Il convient en effet d’insister sur l’explosion de ces dommages : la consommation des produits lactés, sous toutes leurs formes, continue régulièrement d’augmenter malgré toutes les politiques mises en oeuvre. La prévalence explose chez les jeunes filles et les femmes, et bientôt si nous ne prenons pas les mesures qui s’imposent, le yaourt tuera davantage dans ce groupe de population que le cancer du sein ! Le yaourt est en outre, chez la femme enceinte, responsable d’hypotrophie du foetus et du nouveau né. Et malgré cela, 17% des femmes enceintes en France continent de s’adonner à leur penchant !

On doit aussi de briser le silence sur les additifs introduits dans ces produits à des fins d’addiction : framboise, cassis, banane et surtout vanille, particulièrement dangereuse … autant de produits qui, dès l’enfance, induisent une accoutumance qui s’avère vite dévastatrice. Et ceci sans la moindre régulation et alors que tous les efforts pour les interdire, y compris de certains parlementaires, ce sont heurtés à des murs dont la récente émission « cash investigation » a révélé l’origine et la nature.

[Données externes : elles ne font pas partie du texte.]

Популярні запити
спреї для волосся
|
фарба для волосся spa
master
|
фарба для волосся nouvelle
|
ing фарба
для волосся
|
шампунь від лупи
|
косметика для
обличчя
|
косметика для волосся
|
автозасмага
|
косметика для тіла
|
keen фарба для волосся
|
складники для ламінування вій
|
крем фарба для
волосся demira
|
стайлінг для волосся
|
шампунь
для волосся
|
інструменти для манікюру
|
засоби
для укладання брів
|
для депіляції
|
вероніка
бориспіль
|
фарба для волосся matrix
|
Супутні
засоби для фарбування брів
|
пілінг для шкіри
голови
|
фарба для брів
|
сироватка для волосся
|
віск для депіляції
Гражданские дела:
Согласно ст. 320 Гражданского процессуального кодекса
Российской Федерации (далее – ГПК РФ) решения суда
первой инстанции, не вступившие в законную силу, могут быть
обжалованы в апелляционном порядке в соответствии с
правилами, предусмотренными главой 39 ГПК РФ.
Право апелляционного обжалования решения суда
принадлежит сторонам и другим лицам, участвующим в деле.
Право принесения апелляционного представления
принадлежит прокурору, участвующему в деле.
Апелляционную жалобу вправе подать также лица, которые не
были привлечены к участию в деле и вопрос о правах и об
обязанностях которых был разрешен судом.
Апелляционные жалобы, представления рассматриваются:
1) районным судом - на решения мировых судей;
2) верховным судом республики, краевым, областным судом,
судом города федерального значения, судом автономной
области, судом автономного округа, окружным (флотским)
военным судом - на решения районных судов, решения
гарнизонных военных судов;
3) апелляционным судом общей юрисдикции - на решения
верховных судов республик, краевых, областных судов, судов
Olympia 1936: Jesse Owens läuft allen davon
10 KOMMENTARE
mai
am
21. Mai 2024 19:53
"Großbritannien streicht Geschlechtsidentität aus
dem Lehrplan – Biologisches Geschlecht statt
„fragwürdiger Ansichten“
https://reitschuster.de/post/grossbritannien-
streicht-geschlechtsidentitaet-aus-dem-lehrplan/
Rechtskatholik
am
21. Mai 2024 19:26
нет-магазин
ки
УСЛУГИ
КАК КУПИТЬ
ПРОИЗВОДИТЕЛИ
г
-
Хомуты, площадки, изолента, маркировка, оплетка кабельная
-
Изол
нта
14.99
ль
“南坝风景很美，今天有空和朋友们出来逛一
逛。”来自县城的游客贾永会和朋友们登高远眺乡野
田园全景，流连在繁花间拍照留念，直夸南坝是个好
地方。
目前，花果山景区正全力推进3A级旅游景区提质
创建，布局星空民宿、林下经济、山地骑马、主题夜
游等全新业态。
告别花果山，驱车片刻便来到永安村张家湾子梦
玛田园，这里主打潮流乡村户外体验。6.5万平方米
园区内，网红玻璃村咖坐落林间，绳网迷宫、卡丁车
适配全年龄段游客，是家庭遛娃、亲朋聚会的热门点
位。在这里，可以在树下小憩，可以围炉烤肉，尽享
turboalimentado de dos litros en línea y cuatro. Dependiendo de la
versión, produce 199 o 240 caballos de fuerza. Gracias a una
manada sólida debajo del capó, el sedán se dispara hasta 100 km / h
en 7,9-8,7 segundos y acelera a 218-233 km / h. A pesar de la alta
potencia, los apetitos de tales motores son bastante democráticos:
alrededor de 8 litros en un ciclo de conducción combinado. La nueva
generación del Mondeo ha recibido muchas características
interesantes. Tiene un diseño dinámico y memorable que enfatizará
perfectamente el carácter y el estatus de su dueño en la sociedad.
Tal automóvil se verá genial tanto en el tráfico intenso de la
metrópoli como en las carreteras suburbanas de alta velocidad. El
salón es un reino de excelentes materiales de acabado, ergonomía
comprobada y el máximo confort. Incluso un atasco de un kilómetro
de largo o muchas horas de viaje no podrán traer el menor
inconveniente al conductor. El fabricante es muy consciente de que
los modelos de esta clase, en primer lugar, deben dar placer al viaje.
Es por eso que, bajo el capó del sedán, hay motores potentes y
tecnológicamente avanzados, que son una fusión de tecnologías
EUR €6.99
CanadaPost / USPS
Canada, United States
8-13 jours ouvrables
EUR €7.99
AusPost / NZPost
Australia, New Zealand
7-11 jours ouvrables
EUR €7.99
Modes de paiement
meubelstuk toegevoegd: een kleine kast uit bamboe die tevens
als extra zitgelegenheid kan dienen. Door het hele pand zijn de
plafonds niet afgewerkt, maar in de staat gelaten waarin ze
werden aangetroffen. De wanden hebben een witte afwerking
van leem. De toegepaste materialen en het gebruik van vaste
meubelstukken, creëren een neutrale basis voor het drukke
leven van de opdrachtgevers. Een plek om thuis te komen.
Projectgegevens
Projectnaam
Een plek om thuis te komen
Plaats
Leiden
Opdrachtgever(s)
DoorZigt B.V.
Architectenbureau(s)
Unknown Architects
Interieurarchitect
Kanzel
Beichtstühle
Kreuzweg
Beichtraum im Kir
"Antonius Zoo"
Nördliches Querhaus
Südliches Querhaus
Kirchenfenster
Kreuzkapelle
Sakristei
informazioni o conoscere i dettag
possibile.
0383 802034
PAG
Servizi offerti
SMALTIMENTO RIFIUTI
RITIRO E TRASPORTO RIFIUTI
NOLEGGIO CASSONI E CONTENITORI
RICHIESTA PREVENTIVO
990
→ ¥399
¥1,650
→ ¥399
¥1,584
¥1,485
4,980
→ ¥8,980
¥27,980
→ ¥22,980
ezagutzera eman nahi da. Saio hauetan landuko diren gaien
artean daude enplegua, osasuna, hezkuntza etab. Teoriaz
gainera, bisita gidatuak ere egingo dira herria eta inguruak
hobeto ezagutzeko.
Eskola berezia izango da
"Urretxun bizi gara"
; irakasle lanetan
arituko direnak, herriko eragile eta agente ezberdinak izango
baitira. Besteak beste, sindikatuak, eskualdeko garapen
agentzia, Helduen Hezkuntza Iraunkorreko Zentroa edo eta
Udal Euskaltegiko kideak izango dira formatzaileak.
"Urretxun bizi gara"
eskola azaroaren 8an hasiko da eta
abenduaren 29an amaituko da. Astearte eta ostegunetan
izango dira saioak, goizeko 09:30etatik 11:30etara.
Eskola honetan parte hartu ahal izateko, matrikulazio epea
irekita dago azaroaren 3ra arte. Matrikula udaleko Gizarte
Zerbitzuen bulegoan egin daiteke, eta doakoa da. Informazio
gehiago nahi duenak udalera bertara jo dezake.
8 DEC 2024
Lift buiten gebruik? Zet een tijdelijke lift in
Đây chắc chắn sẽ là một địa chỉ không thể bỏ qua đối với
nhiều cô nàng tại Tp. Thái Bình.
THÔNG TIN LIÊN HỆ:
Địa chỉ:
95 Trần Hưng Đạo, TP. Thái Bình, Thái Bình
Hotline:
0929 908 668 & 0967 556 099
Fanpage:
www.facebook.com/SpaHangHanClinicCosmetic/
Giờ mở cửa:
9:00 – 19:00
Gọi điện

Heureusement, et après des années de soupçon, la vérité est aujourd’hui mise à jour. Les multi-nationales du yaourt, qui proposent de concert leurs prix  chaque année, après que la fiscalité sur le yaourt a été déterminée à l’occasion des lois de finances de l’Etat français, sont coupables d’ententes illicites. Et ceci depuis des années, malgré tous les efforts des services des douanes et de Bercy, pour mettre à jour cette violation dramatique des règles du commerce !

Aujourd’hui, grâce à la dénonciation de l’un des acteurs, ces fabricants écopent enfin d’une amende dont le montant total atteint 192,7 millions d’Euros !

Ces grands groupes établissaient en réalité les règles du jeu : entente sur les prix proposés comme sur les volumes. En clair, les marchés sont établis à l’avance de manière à favoriser, à la discrétion des yaourtiers, les prix des yaourts bas de gamme, des yaourts de marque, des yaourts cubains pure vanille, tournés à la main, mais aussi des yaourts en vrac, les moins chers, et qui constituent bien souvent le mode d’entrée des jeunes dans l’addiction.

Pour parvenir à leurs fins, ces industriels ont utilisé des méthodes dignes de films de série B : rencontres régulières dans des appartements parisiens, déjeuners au « chien qui fume » (ça ne s’invente pas..) , conversations et SMS échangés sur des téléphones portables dédiés..

Enfin, les moyens leur ont été donnés et l’effort de nos services paye ! Plus personne ne pourra dire que les lobbies font la loi dans ce pays comme ailleurs. Réjouissons-nous sans réserve de voir le premier responsable de mortalité évitable, et de très loin le plus addictif-  enfin ciblé et empêché de nuire. Ceci à moins de deux semaines de la loi de Santé de notre Gouvernement dont cette information double la portée.